> **Instructions to follow**
A single number is the answer here: how many lines below include "btnCpuReset"?

[[ Input, beginning ]]

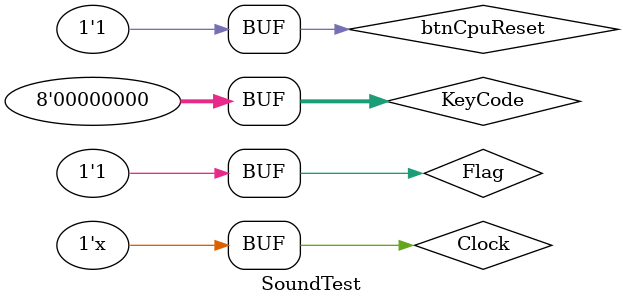
<source format=v>
`timescale 1ns / 1ps


module SoundTest;

	// Inputs
	reg Clock;
	reg btnCpuReset;
	reg [7:0] KeyCode;
	reg Flag;

	// Outputs
	wire JA;
	wire ampPWM;
	wire ampSD;

	// Instantiate the Unit Under Test (UUT)
	DecoderAndSynth uut (
		.Clock(Clock), 
		.btnCpuReset(btnCpuReset), 
		.KeyCode(KeyCode), 
		.Flag(Flag), 
		.JA(JA), 
		.ampPWM(ampPWM), 
		.ampSD(ampSD)
	);

	always
		#5 Clock = ~Clock;

	initial begin
		// Initialize Inputs
		Clock = 0;
		btnCpuReset = 0;
		KeyCode = 0;
		Flag = 0;

		// Wait 100 ns for global reset to finish
		#100;
       #4 btnCpuReset = 1;
		 Flag = 1;
		 
		 
		#250 KeyCode = 8'h0D;
		#250 KeyCode = 8'h00;
		
		#500 KeyCode = 8'h1D;
		#500 KeyCode = 8'h00;
		// Add stimulus here

	end
      
endmodule


</source>
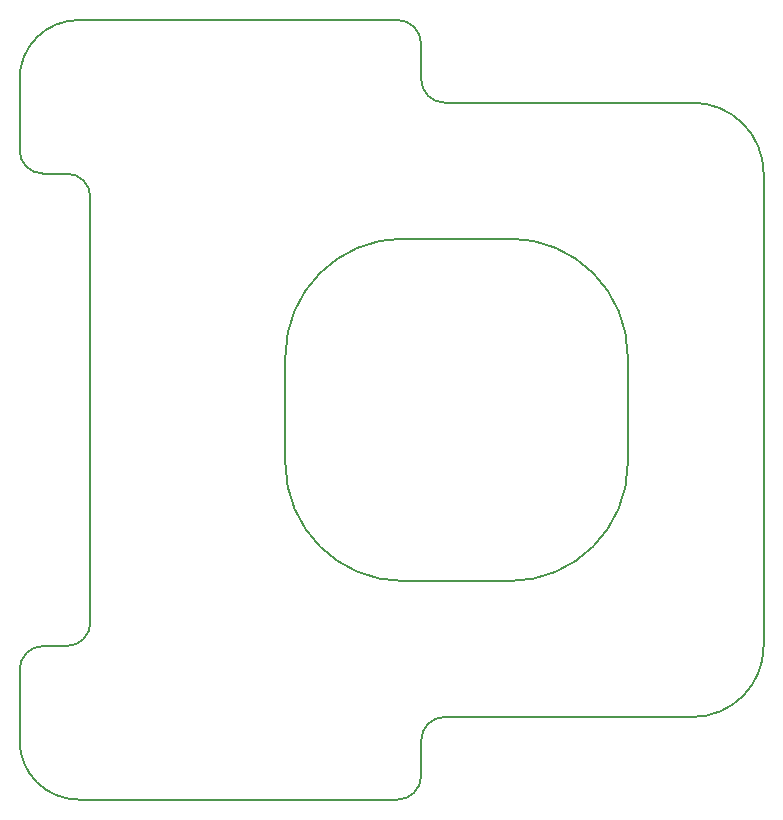
<source format=gm1>
G04 #@! TF.FileFunction,Profile,NP*
%FSLAX46Y46*%
G04 Gerber Fmt 4.6, Leading zero omitted, Abs format (unit mm)*
G04 Created by KiCad (PCBNEW 4.0.6+dfsg1-1) date Mon Aug 28 12:32:08 2017*
%MOMM*%
%LPD*%
G01*
G04 APERTURE LIST*
%ADD10C,0.100000*%
%ADD11C,0.150000*%
G04 APERTURE END LIST*
D10*
D11*
X97000000Y-69000000D02*
G75*
G03X95000000Y-67000000I-2000000J0D01*
G01*
X97000000Y-72000000D02*
G75*
G03X99000000Y-74000000I2000000J0D01*
G01*
X99000000Y-126000000D02*
G75*
G03X97000000Y-128000000I0J-2000000D01*
G01*
X95000000Y-133000000D02*
G75*
G03X97000000Y-131000000I0J2000000D01*
G01*
X65000000Y-120000000D02*
G75*
G03X63000000Y-122000000I0J-2000000D01*
G01*
X67000000Y-120000000D02*
G75*
G03X69000000Y-118000000I0J2000000D01*
G01*
X69000000Y-82000000D02*
G75*
G03X67000000Y-80000000I-2000000J0D01*
G01*
X63000000Y-78000000D02*
G75*
G03X65000000Y-80000000I2000000J0D01*
G01*
X68000000Y-67000000D02*
G75*
G03X63000000Y-72000000I0J-5000000D01*
G01*
X63000000Y-128000000D02*
G75*
G03X68000000Y-133000000I5000000J0D01*
G01*
X126000000Y-80000000D02*
G75*
G03X120000000Y-74000000I-6000000J0D01*
G01*
X120000000Y-126000000D02*
G75*
G03X126000000Y-120000000I0J6000000D01*
G01*
X114500000Y-95500000D02*
G75*
G03X104500000Y-85500000I-10000000J0D01*
G01*
X95500000Y-85500000D02*
G75*
G03X85500000Y-95500000I0J-10000000D01*
G01*
X85500000Y-104500000D02*
G75*
G03X95500000Y-114500000I10000000J0D01*
G01*
X104500000Y-114500000D02*
G75*
G03X114500000Y-104500000I0J10000000D01*
G01*
X114500000Y-95500000D02*
X114500000Y-104500000D01*
X95500000Y-85500000D02*
X104500000Y-85500000D01*
X85500000Y-104500000D02*
X85500000Y-95500000D01*
X104500000Y-114500000D02*
X95500000Y-114500000D01*
X63000000Y-78000000D02*
X63000000Y-72000000D01*
X67000000Y-80000000D02*
X65000000Y-80000000D01*
X69000000Y-118000000D02*
X69000000Y-82000000D01*
X65000000Y-120000000D02*
X67000000Y-120000000D01*
X63000000Y-128000000D02*
X63000000Y-122000000D01*
X95000000Y-133000000D02*
X68000000Y-133000000D01*
X97000000Y-128000000D02*
X97000000Y-131000000D01*
X120000000Y-126000000D02*
X99000000Y-126000000D01*
X126000000Y-80000000D02*
X126000000Y-120000000D01*
X99000000Y-74000000D02*
X120000000Y-74000000D01*
X97000000Y-69000000D02*
X97000000Y-72000000D01*
X68000000Y-67000000D02*
X95000000Y-67000000D01*
M02*

</source>
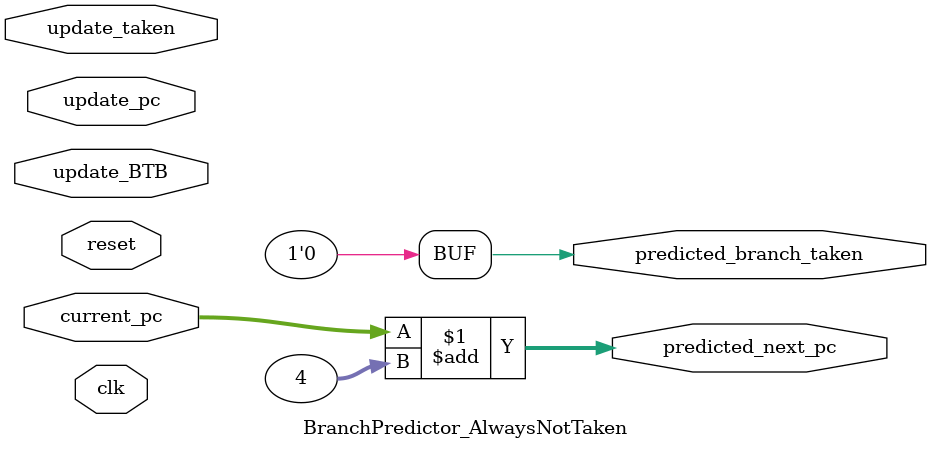
<source format=v>
module BranchPredictor_AlwaysNotTaken(
    input reset,
    input clk,
    // For updating the predictor
    input [31:0] update_pc,
    input [31:0] update_BTB,
    input update_taken,
    // For generating predictions
    input [31:0] current_pc,
    output [31:0] predicted_next_pc,
    output predicted_branch_taken
    );
	
	// Always not taken
	// if valid and the tags match, use BTB
	assign predicted_next_pc = current_pc + 4;
	assign predicted_branch_taken = 1'b0;
endmodule

</source>
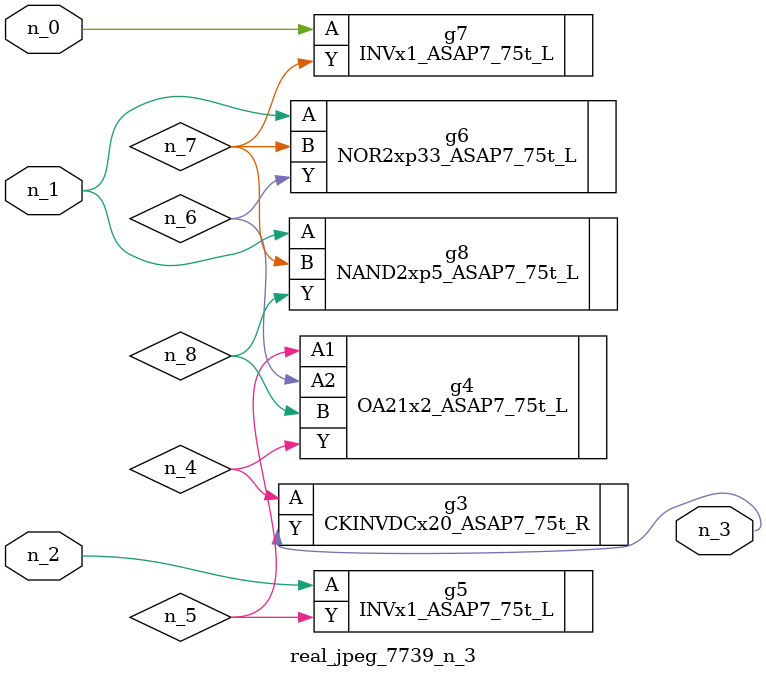
<source format=v>
module real_jpeg_7739_n_3 (n_1, n_0, n_2, n_3);

input n_1;
input n_0;
input n_2;

output n_3;

wire n_5;
wire n_4;
wire n_8;
wire n_6;
wire n_7;

INVx1_ASAP7_75t_L g7 ( 
.A(n_0),
.Y(n_7)
);

NOR2xp33_ASAP7_75t_L g6 ( 
.A(n_1),
.B(n_7),
.Y(n_6)
);

NAND2xp5_ASAP7_75t_L g8 ( 
.A(n_1),
.B(n_7),
.Y(n_8)
);

INVx1_ASAP7_75t_L g5 ( 
.A(n_2),
.Y(n_5)
);

CKINVDCx20_ASAP7_75t_R g3 ( 
.A(n_4),
.Y(n_3)
);

OA21x2_ASAP7_75t_L g4 ( 
.A1(n_5),
.A2(n_6),
.B(n_8),
.Y(n_4)
);


endmodule
</source>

[[ Input, end ]]

> **The answer**
4